Most of the overnight successes you see are from people who have been working for years with not much to show for it, and then eventually they “hit it big.”


One of the companies on my floor was on the brink of failure for YEARS before they started expanding like crazy. Those who didn’t see the hard work the founder has put in saw it as an overnight success, but those who were in the know realized that the behind the scenes success was actually years in the making.

Lessons for Life

While all of these lessons can be applied to startups, business, and life in general, I felt that these are more universal than the ones above which is why they get their own section.

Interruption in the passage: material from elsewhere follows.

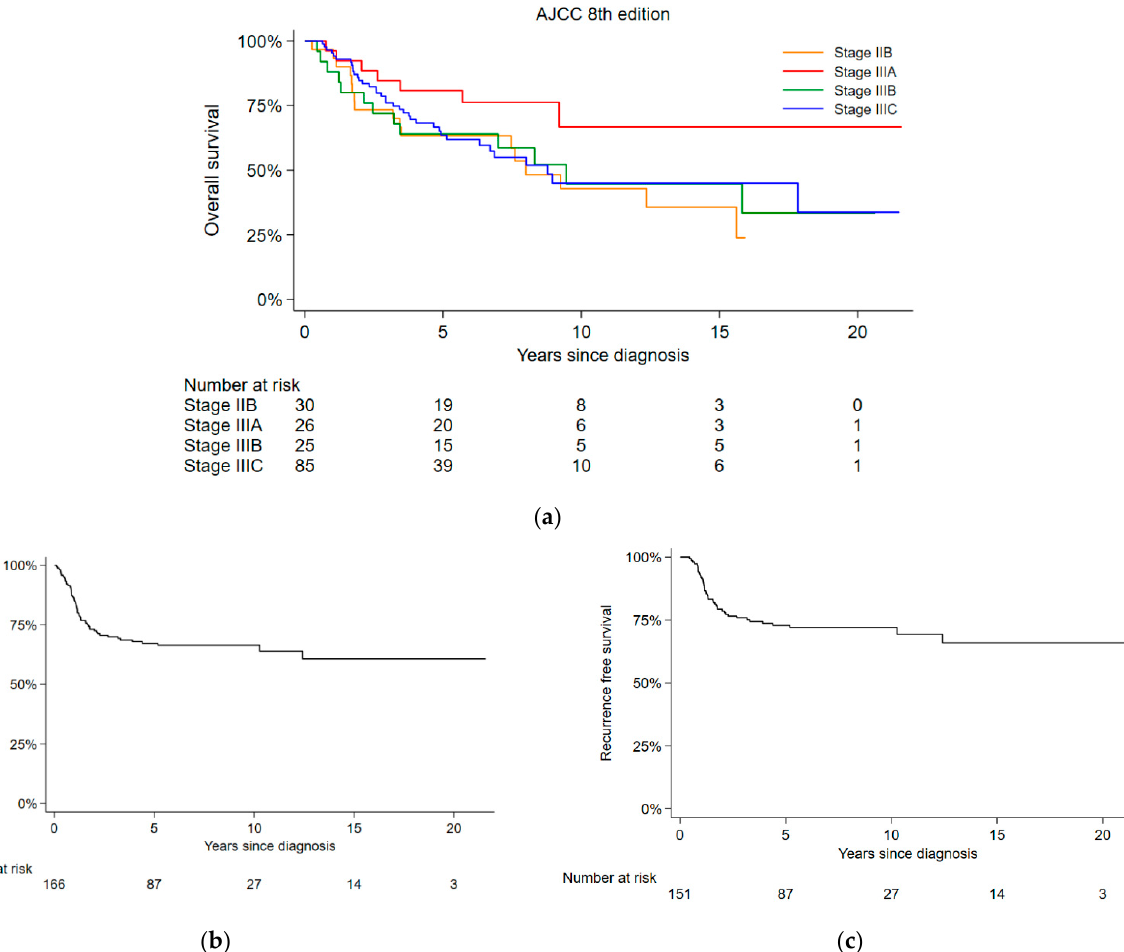
Figure 2. Kaplan–Maier survival curves. ( a ) Overall survival by stages ( n = 166); ( b ) disease-free survival ( n = 166); ( c ) recurrence-free survival in patients completing combined curative treatment ( n = 151).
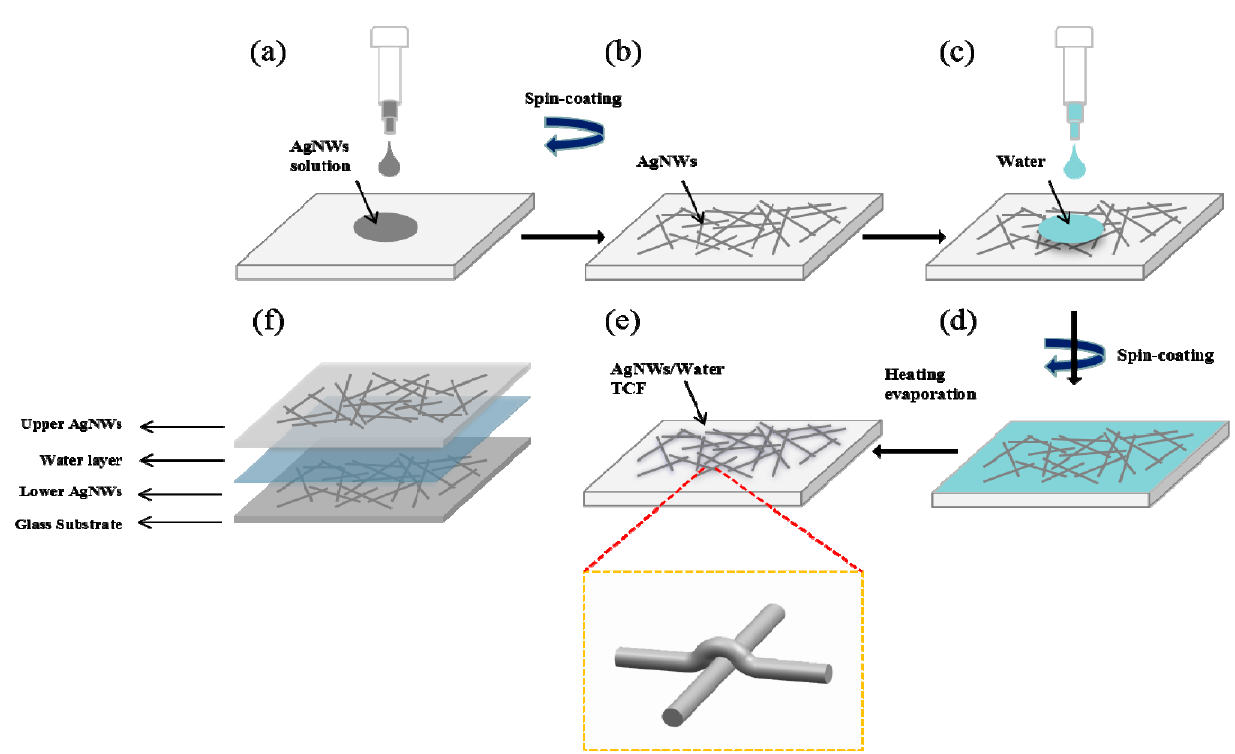
Figure 1. AgNWs-Moisture-AgNWs treatment scheme diagram of AgNWs-TCF. ( a ) AgNWss solution was dropped; ( b ) spin-coating deposition; ( c ) deionized water was dropped; ( d ) spin-coating deposition and heating; ( e ) AgNWs/Water TCF after Water moisture treatment; ( f ) layers structure of thin films.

Don’t Argue to Win, Argue to Understand and Figure Things Out

Many people have the tendency to argue with the goal of convincing the other person they’re wrong. Some even do this by attacking the other person instead of questioning the ideas the other person might hold, but that’s not productive.


However, even if we know it’s unproductive, many of us still do it because it’s what we’ve been wired to do. We look at the argument as “us vs them” when we should be looking at it as “us vs the ideas we both hold.”


I’m combining the lessons I learned at work with lessons from Principles by Ray Dalio so it’s only fair to mention what he says.


His idea is that all of us have mental models and certain ways we see the world, and if we disagree on how to accomplish something while having a similar why, we should celebrate the disagreement and look at it as an opportunity to correct how we both view the world and come to a better “truth.”


An example he gives is two coworking arguing about a certain marketing campaign. They both want the business to succeed (similar why), but disagree on how to actually do it. After talking about their ideas they might come to a more neutral conclusion that is best for the company, but that means that you have to have:

Strong Opinions, Weakly Held

I’m not sure where I first heard this so I can’t provide a source, but this is something I encountered at SpellBound all the time.


Two people have very strong opinions because they understand the topic well and they’ve based their opinions on a solid foundation. They’re arguing with each other, but they aren’t holding on to their opinions too strongly because they realize they might have missed something or their opinions might not be based on the right data.


There were many meetings where I or someone else was arguing with Christina about the best way to do something, and we would end up coming to an agreement that we both thought was better than our original opinions.


There are many things I learned this summer that I’ve written about above, but many of the things I learned are not something I can verbalize.


Seeing the way Christina ran the company, how my coworkers worked together, and how the different companies on my floor interacted provided lessons to me on an unconscious level that I can’t verbalize but that will likely influence my decision making for a long time.


So… if you ever have a chance to immerse yourself into an environment like this one that is in line with your goals- don’t even think about it. Just do it!